■ QUOTED PASSAGE ■
>>>

Nootkatone, a Sesquiterpene Ketone From Alpiniae oxyphyllae Fructus, Ameliorates Metabolic-Associated Fatty Liver by Regulating AMPK and MAPK Signaling

Zhang Yong; Huang Zibao; Zhou Zhi; Ma Ning; Wang Ruiqi; Chen Mimi; He Xiaowen; Dong Lin; Xia Zhixuan; Liu Qiang; Lu Weiying; Zhang Xiaopo

doi:10.3389/fphar.2022.909280

Nootkatone, a Sesquiterpene Ketone From Alpiniae oxyphyllae Fructus, Ameliorates Metabolic-Associated Fatty Liver by Regulating AMPK and MAPK Signaling

Front Pharmacol. 2022 Jul 5:13:909280. doi: 10.3389/fphar.2022.909280. eCollection 2022.

Authors

Zhang Yong¹, Huang Zibao², Zhou Zhi³, Ma Ning³, Wang Ruiqi², Chen Mimi², He Xiaowen⁴, Dong Lin², Xia Zhixuan¹, Liu Qiang¹, Lu Weiying³, Zhang Xiaopo²

Affiliations

¹ Department of Pharmacology, Hainan Medical University, Haikou, China.
² Key Laboratory of Tropical Translational Medicine of the Ministry of Education, Hainan Key Laboratory for Research and Development of Tropical Herbs, School of Pharmaceutical Science, Hainan Medical University, Haikou, China.

<<<

■ TASKS FOR THIS EXERCISE ■
A. Summarize the nootkatone article page in two sentences.
B. Transcribe the nootkatone article page starting at "¹ Department of" and ending at "Science, Hainan Medical University, Haikou, China.".

■ DATA SHOWN ■
>>>

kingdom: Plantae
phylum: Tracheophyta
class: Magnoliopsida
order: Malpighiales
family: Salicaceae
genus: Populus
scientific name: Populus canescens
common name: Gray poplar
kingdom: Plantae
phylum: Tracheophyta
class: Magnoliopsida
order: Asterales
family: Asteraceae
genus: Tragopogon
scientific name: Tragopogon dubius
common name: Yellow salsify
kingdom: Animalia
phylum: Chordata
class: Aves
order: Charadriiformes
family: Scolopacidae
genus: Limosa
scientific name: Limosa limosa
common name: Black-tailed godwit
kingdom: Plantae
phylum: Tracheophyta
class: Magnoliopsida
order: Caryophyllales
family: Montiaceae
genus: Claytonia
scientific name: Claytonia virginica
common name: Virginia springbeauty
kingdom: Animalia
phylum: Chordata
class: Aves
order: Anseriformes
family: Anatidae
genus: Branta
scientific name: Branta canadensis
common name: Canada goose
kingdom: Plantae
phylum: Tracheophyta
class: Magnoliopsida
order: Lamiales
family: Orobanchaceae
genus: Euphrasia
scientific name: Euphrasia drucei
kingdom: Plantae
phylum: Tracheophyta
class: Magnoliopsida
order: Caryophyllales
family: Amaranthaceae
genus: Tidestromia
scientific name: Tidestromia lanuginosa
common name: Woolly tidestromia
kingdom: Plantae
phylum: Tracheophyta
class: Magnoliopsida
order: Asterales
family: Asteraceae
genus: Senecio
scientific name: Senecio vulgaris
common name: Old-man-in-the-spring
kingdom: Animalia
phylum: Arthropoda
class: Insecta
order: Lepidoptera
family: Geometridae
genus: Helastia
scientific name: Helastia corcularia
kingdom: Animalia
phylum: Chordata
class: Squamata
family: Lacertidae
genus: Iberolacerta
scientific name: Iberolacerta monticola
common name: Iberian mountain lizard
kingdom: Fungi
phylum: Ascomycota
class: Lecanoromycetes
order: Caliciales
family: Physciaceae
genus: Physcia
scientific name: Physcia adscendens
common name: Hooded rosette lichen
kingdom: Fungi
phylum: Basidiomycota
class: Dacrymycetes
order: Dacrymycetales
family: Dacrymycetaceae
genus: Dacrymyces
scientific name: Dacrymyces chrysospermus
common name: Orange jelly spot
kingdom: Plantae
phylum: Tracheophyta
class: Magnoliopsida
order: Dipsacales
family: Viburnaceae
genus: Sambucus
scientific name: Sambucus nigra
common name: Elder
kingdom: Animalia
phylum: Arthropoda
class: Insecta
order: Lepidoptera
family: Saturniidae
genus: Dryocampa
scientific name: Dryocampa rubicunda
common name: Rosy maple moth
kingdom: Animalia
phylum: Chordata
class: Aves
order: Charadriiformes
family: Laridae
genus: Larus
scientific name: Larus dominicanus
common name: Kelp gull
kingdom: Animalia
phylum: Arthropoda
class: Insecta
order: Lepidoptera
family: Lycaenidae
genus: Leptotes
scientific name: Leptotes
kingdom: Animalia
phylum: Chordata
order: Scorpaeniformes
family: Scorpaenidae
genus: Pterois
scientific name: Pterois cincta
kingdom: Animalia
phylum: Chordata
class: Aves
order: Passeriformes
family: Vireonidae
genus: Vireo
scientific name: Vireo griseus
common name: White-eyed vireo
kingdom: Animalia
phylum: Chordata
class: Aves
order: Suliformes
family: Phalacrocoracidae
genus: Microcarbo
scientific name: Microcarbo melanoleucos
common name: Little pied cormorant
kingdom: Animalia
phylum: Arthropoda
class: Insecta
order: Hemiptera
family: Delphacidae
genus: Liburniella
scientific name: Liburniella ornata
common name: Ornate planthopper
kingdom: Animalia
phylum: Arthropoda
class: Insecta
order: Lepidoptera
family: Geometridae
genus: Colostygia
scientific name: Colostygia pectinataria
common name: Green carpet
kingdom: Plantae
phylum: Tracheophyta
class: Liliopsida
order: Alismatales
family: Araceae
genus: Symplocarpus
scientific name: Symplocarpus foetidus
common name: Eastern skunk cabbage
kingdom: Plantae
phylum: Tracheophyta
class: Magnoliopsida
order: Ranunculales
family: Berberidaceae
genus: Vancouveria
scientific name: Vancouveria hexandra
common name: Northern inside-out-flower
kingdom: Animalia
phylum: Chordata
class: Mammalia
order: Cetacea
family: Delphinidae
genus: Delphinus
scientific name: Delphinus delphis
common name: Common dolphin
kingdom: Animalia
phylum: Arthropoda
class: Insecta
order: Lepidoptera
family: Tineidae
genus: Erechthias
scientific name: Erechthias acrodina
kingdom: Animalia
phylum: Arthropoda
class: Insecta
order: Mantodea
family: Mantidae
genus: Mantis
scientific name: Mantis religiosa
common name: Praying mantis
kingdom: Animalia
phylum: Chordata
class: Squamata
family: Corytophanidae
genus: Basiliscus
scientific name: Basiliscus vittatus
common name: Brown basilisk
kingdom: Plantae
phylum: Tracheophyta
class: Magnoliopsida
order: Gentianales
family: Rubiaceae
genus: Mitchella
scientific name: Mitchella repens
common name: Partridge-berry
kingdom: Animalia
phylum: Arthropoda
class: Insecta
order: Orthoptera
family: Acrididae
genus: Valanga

<<<

■ ANSWER SECTION ■
A. The page cites an article published in Front Pharmacol on July 5, 2022 (doi: 10.3389/fphar.2022.909280), whose title states that nootkatone, a sesquiterpene ketone from Alpiniae oxyphyllae Fructus, ameliorates metabolic-associated fatty liver by regulating AMPK and MAPK signaling. The article has twelve authors, among them members of the Department of Pharmacology and of the Key Laboratory of Tropical Translational Medicine of the Ministry of Education at Hainan Medical University in Haikou, China.

B.
¹ Department of Pharmacology, Hainan Medical University, Haikou, China.
² Key Laboratory of Tropical Translational Medicine of the Ministry of Education, Hainan Key Laboratory for Research and Development of Tropical Herbs, School of Pharmaceutical Science, Hainan Medical University, Haikou, China.